The increasing prevalence of Long COVID is an imminent public health disaster, and established approaches have not provided adequate diagnostics or treatments. Recently, anesthetic blockade of the stellate ganglion was reported to improve Long COVID symptoms in a small case series, purportedly by "rebooting" the autonomic nervous system. Here, we present a novel diagnostic approach based on the Adaptive Force (AF), and report sustained positive outcome for one severely affected Long COVID patient using individualized pulsed electromagnetic field (PEMF) at the area C7/T1. AF reflects the capacity of the neuromuscular system to adapt adequately to external forces in an isometric holding manner. In case, maximal isometric AF (AFiso) is exceeded, the muscle merges into eccentric muscle action. Thereby, the force usually increases further until maximal AF (AFmax) is reached. In case adaptation is optimal, AFiso is 99-100% of AFmax. This holding capacity (AFiso) was found to be vulnerable to disruption by unpleasant stimulus and, hence, was regarded as functional parameter. AF was assessed by an objectified manual muscle test using a handheld device. Prior to treatment, AFiso was considerably lower than AFmax for hip flexors (62 = ~28% AFmax) and elbow flexors (71 = ~44% AFmax); i.e., maximal holding capacity was significantly reduced, indicating dysfunctional motor control. We tested PEMF at C7/T1, identified a frequency that improved neuromuscular function, and applied it for ~15 min. Immediately post-treatment, AFiso increased to ~210 (100% AFmax) at hip and 184 (100% AFmax) at elbow. Subjective Long COVID symptoms resolved the following day. At 4 weeks post-treatment, maximal holding capacity was still on a similarly high level as for immediately post-treatment (100% AFmax) and patient was symptom-free. At 6 months the patient's Long COVID symptoms have not returned. This case report suggests (1) AF could be a promising diagnostic for post-infectious illness, (2) AF can be used to test effective treatments for post-infectious illness, and (3) individualized PEMF may resolve post-infectious symptoms.

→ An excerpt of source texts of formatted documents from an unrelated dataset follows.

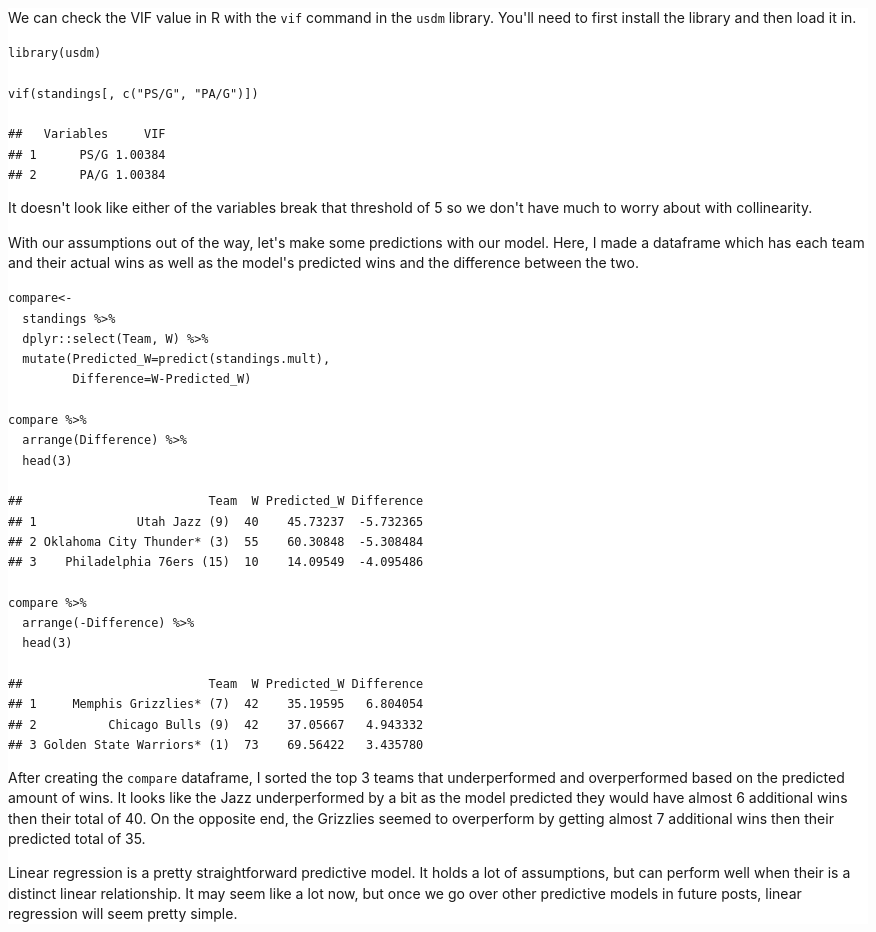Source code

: We can check the VIF value in R with the `vif` command in the `usdm`
library. You'll need to first install the library and then load it in.

    library(usdm)

    vif(standings[, c("PS/G", "PA/G")])

    ##   Variables     VIF
    ## 1      PS/G 1.00384
    ## 2      PA/G 1.00384

It doesn't look like either of the variables break that threshold of 5
so we don't have much to worry about with collinearity.

With our assumptions out of the way, let's make some predictions with
our model. Here, I made a dataframe which has each team and their actual
wins as well as the model's predicted wins and the difference between
the two.

    compare<-
      standings %>%
      dplyr::select(Team, W) %>%
      mutate(Predicted_W=predict(standings.mult),
             Difference=W-Predicted_W)

    compare %>%
      arrange(Difference) %>%
      head(3)

    ##                          Team  W Predicted_W Difference
    ## 1              Utah Jazz (9)  40    45.73237  -5.732365
    ## 2 Oklahoma City Thunder* (3)  55    60.30848  -5.308484
    ## 3    Philadelphia 76ers (15)  10    14.09549  -4.095486

    compare %>%
      arrange(-Difference) %>%
      head(3)

    ##                          Team  W Predicted_W Difference
    ## 1     Memphis Grizzlies* (7)  42    35.19595   6.804054
    ## 2          Chicago Bulls (9)  42    37.05667   4.943332
    ## 3 Golden State Warriors* (1)  73    69.56422   3.435780

After creating the `compare` dataframe, I sorted the top 3 teams that
underperformed and overperformed based on the predicted amount of wins.
It looks like the Jazz underperformed by a bit as the model predicted
they would have almost 6 additional wins then their total of 40. On the
opposite end, the Grizzlies seemed to overperform by getting almost 7
additional wins then their predicted total of 35.

Linear regression is a pretty straightforward predictive model. It holds
a lot of assumptions, but can perform well when their is a distinct
linear relationship. It may seem like a lot now, but once we go over
other predictive models in future posts, linear regression will seem
pretty simple.
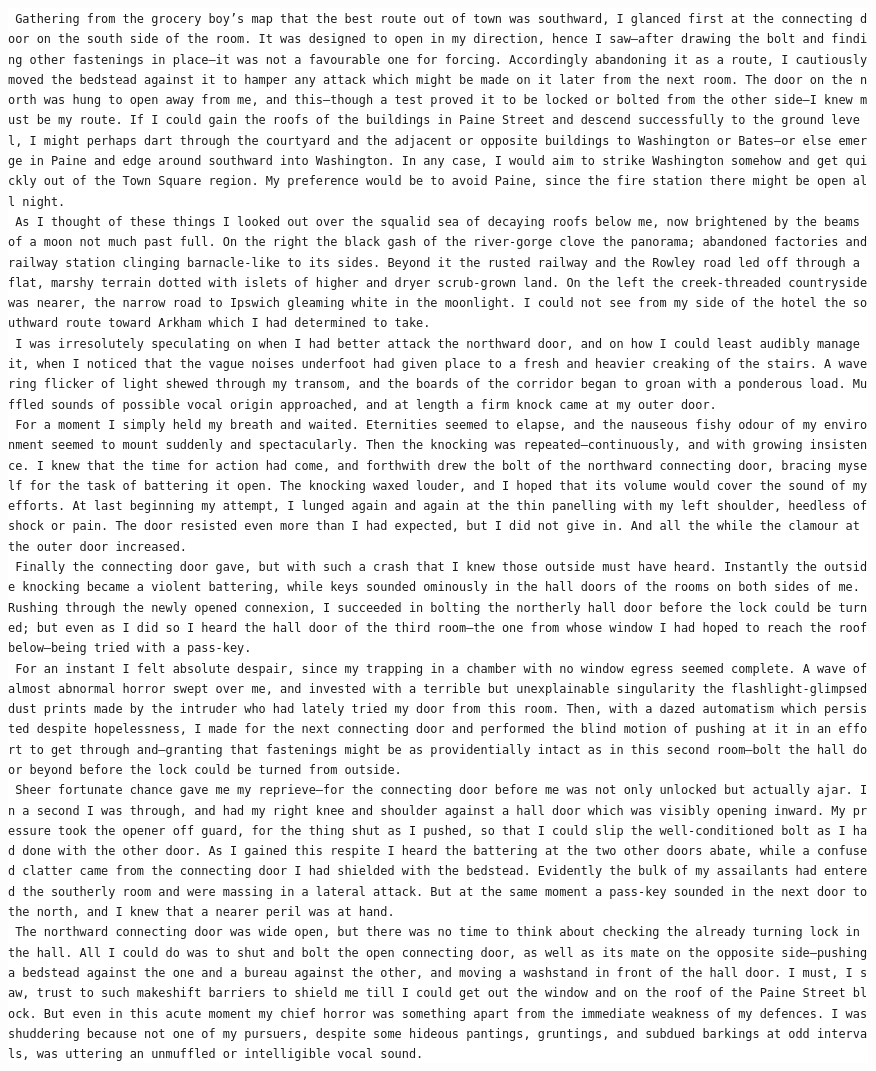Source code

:      Gathering from the grocery boy’s map that the best route out of town was southward, I glanced first at the connecting door on the south side of the room. It was designed to open in my direction, hence I saw—after drawing the bolt and finding other fastenings in place—it was not a favourable one for forcing. Accordingly abandoning it as a route, I cautiously moved the bedstead against it to hamper any attack which might be made on it later from the next room. The door on the north was hung to open away from me, and this—though a test proved it to be locked or bolted from the other side—I knew must be my route. If I could gain the roofs of the buildings in Paine Street and descend successfully to the ground level, I might perhaps dart through the courtyard and the adjacent or opposite buildings to Washington or Bates—or else emerge in Paine and edge around southward into Washington. In any case, I would aim to strike Washington somehow and get quickly out of the Town Square region. My preference would be to avoid Paine, since the fire station there might be open all night.
     As I thought of these things I looked out over the squalid sea of decaying roofs below me, now brightened by the beams of a moon not much past full. On the right the black gash of the river-gorge clove the panorama; abandoned factories and railway station clinging barnacle-like to its sides. Beyond it the rusted railway and the Rowley road led off through a flat, marshy terrain dotted with islets of higher and dryer scrub-grown land. On the left the creek-threaded countryside was nearer, the narrow road to Ipswich gleaming white in the moonlight. I could not see from my side of the hotel the southward route toward Arkham which I had determined to take.
     I was irresolutely speculating on when I had better attack the northward door, and on how I could least audibly manage it, when I noticed that the vague noises underfoot had given place to a fresh and heavier creaking of the stairs. A wavering flicker of light shewed through my transom, and the boards of the corridor began to groan with a ponderous load. Muffled sounds of possible vocal origin approached, and at length a firm knock came at my outer door.
     For a moment I simply held my breath and waited. Eternities seemed to elapse, and the nauseous fishy odour of my environment seemed to mount suddenly and spectacularly. Then the knocking was repeated—continuously, and with growing insistence. I knew that the time for action had come, and forthwith drew the bolt of the northward connecting door, bracing myself for the task of battering it open. The knocking waxed louder, and I hoped that its volume would cover the sound of my efforts. At last beginning my attempt, I lunged again and again at the thin panelling with my left shoulder, heedless of shock or pain. The door resisted even more than I had expected, but I did not give in. And all the while the clamour at the outer door increased.
     Finally the connecting door gave, but with such a crash that I knew those outside must have heard. Instantly the outside knocking became a violent battering, while keys sounded ominously in the hall doors of the rooms on both sides of me. Rushing through the newly opened connexion, I succeeded in bolting the northerly hall door before the lock could be turned; but even as I did so I heard the hall door of the third room—the one from whose window I had hoped to reach the roof below—being tried with a pass-key.
     For an instant I felt absolute despair, since my trapping in a chamber with no window egress seemed complete. A wave of almost abnormal horror swept over me, and invested with a terrible but unexplainable singularity the flashlight-glimpsed dust prints made by the intruder who had lately tried my door from this room. Then, with a dazed automatism which persisted despite hopelessness, I made for the next connecting door and performed the blind motion of pushing at it in an effort to get through and—granting that fastenings might be as providentially intact as in this second room—bolt the hall door beyond before the lock could be turned from outside.
     Sheer fortunate chance gave me my reprieve—for the connecting door before me was not only unlocked but actually ajar. In a second I was through, and had my right knee and shoulder against a hall door which was visibly opening inward. My pressure took the opener off guard, for the thing shut as I pushed, so that I could slip the well-conditioned bolt as I had done with the other door. As I gained this respite I heard the battering at the two other doors abate, while a confused clatter came from the connecting door I had shielded with the bedstead. Evidently the bulk of my assailants had entered the southerly room and were massing in a lateral attack. But at the same moment a pass-key sounded in the next door to the north, and I knew that a nearer peril was at hand.
     The northward connecting door was wide open, but there was no time to think about checking the already turning lock in the hall. All I could do was to shut and bolt the open connecting door, as well as its mate on the opposite side—pushing a bedstead against the one and a bureau against the other, and moving a washstand in front of the hall door. I must, I saw, trust to such makeshift barriers to shield me till I could get out the window and on the roof of the Paine Street block. But even in this acute moment my chief horror was something apart from the immediate weakness of my defences. I was shuddering because not one of my pursuers, despite some hideous pantings, gruntings, and subdued barkings at odd intervals, was uttering an unmuffled or intelligible vocal sound.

长期新冠的患病率不断上升是一场迫在眉睫的公共卫生灾难,而现有的方法尚未提供足够的诊断或治疗手段。最近,据报道,在一个小病例系列中,星状神经节的麻醉阻滞改善了长期新冠症状,据称是通过“重启”自主神经系统。在此,我们提出一种基于自适应力(AF)的新型诊断方法,并报告了一名重症长期新冠患者在C7/T1区域使用个体化脉冲电磁场(PEMF)后持续的积极结果。AF反映了神经肌肉系统以等长收缩方式充分适应外力的能力。如果超过最大等长AF(AFiso),肌肉就会进入离心肌肉动作。由此,力量通常会进一步增加,直到达到最大AF(AFmax)。如果适应最佳,AFiso约为AFmax的99 - 100%。发现这种保持能力(AFiso)容易受到不愉快刺激的干扰,因此被视为功能参数。AF通过使用手持设备的客观徒手肌力测试进行评估。治疗前,髋屈肌的AFiso远低于AFmax(62 = 约28% AFmax),肘屈肌的AFiso也远低于AFmax(71 = 约44% AFmax);即最大保持能力显著降低,表明运动控制功能失调。我们在C7/T1测试了PEMF,确定了一个改善神经肌肉功能的频率,并应用了约15分钟。治疗后立即测量,髋部的AFiso增加到约210(约100% AFmax) , 肘部的AFiso增加到184(约100% AFmax)。长期新冠的主观症状在第二天得到缓解。治疗后4周,最大保持能力仍与治疗后立即测量时处于相似的高水平(约100% AFmax),且患者无症状。6个月时,患者的长期新冠症状未复发。本病例报告表明:(1)AF可能是一种有前景的感染后疾病诊断方法;(2)AF可用于测试感染后疾病的有效治疗方法;(3)个体化PEMF可能解决感染后症状。